Republican Governor Ron DeSantis has signed a death warrant for Kayle Bates, 67, who will be fatally injected in Florida State Prison near Starke at 6 p.m. This is the tenth execution Florida has carried out in 2025, the most of any state this year. There are already two more executions planned for the upcoming weeks.
In 2014, Florida established a record of eight executions in a single year since the death penalty was reinstated by the U.S. Supreme Court in 1976. Florida has executed more prisoners than any other state so far this year; South Carolina and Texas are tied for second place with four each.
After killing Janet White in Bay County on June 14, 1982, Bates was found guilty of first-degree murder, kidnapping, armed robbery, and attempted sexual battery. Court documents state that Bates kidnapped White from her job at an insurance company, dragged her into the woods nearby, tried to rape her, stabbed her to death, and took a diamond ring from her finger.
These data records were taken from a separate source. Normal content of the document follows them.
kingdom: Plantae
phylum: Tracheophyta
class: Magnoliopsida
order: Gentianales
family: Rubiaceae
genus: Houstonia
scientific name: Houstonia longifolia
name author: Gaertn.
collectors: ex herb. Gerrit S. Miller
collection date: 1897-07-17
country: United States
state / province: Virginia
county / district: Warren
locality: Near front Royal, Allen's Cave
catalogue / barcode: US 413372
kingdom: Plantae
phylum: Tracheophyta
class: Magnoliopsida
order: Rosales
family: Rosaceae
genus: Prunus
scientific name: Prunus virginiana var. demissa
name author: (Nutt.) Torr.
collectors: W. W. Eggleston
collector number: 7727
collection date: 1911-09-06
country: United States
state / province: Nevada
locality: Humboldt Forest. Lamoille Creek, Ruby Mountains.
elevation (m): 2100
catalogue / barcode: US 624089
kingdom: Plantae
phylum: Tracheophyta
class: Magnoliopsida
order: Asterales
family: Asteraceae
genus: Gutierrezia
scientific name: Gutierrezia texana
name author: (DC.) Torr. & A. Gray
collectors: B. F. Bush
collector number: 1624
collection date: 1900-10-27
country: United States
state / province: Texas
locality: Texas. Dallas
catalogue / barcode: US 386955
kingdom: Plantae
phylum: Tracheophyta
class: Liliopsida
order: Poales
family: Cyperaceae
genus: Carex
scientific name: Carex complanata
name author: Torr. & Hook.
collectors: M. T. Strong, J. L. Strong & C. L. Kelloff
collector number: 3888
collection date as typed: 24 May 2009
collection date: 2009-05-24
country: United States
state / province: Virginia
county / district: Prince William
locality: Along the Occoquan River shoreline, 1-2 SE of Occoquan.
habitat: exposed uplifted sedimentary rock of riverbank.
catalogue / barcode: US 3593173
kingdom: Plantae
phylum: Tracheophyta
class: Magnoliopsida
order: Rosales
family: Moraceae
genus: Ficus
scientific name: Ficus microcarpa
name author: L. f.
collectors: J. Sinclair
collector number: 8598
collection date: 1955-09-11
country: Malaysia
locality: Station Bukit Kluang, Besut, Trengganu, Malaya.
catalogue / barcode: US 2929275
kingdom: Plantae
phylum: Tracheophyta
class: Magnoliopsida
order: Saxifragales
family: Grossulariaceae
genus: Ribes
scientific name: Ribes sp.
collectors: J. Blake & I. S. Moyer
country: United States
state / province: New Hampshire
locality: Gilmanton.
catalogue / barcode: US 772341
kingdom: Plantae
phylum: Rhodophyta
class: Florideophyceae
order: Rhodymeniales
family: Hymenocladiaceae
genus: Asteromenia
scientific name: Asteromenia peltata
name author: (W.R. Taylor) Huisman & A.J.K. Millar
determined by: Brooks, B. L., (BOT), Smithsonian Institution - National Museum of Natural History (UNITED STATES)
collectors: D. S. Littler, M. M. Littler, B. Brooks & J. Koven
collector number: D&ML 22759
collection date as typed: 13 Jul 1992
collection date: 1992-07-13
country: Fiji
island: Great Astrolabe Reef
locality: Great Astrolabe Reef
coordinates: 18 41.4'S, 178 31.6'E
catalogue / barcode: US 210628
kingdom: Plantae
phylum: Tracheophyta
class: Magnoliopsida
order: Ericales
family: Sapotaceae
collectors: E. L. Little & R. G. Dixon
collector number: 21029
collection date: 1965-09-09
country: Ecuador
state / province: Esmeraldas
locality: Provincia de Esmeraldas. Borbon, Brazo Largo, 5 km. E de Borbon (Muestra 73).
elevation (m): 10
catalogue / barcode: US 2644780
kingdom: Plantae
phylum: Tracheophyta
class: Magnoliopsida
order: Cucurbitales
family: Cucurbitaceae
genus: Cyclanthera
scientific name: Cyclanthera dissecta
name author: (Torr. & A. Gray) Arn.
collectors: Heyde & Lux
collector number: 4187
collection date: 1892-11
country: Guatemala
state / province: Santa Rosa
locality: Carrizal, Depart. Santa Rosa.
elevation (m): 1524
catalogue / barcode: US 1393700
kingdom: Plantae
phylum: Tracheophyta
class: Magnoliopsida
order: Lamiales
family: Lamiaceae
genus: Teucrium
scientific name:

Attorneys for Bates have appealed many times, claiming that DeSantis’ signing procedure for death orders was biased. Additionally, they mentioned allegations of organic brain injury that they feel were not adequately taken into account while determining his sentence.
The case contesting the execution warrant procedure was dismissed by a federal judge last week, who found that the statistical research was inadequate and faulty in demonstrating discrimination. The Florida Supreme Court denied Bates’ other appeals that same day, stating that he had decades to bring up the points. There is still one more appeal pending before the US Supreme Court.
At least ten more executions are planned in seven states before the year is out, bringing the total number of persons executed in the US to 28 so far this year.
Two more executions are planned for Florida: the August 28 death of Curtis Windom, 59, who was convicted of killing three people in the Orlando area in 1992, and the September 17 death of David Pittman, 63, who was convicted of fatally stabbing his estranged wife’s sister and parents before setting their Polk County home on fire in 1990.
A three-drug lethal injection protocol—a sedative, a paralytic, and a medication that stops the heart—is used by the Florida Department of Corrections to carry out executions.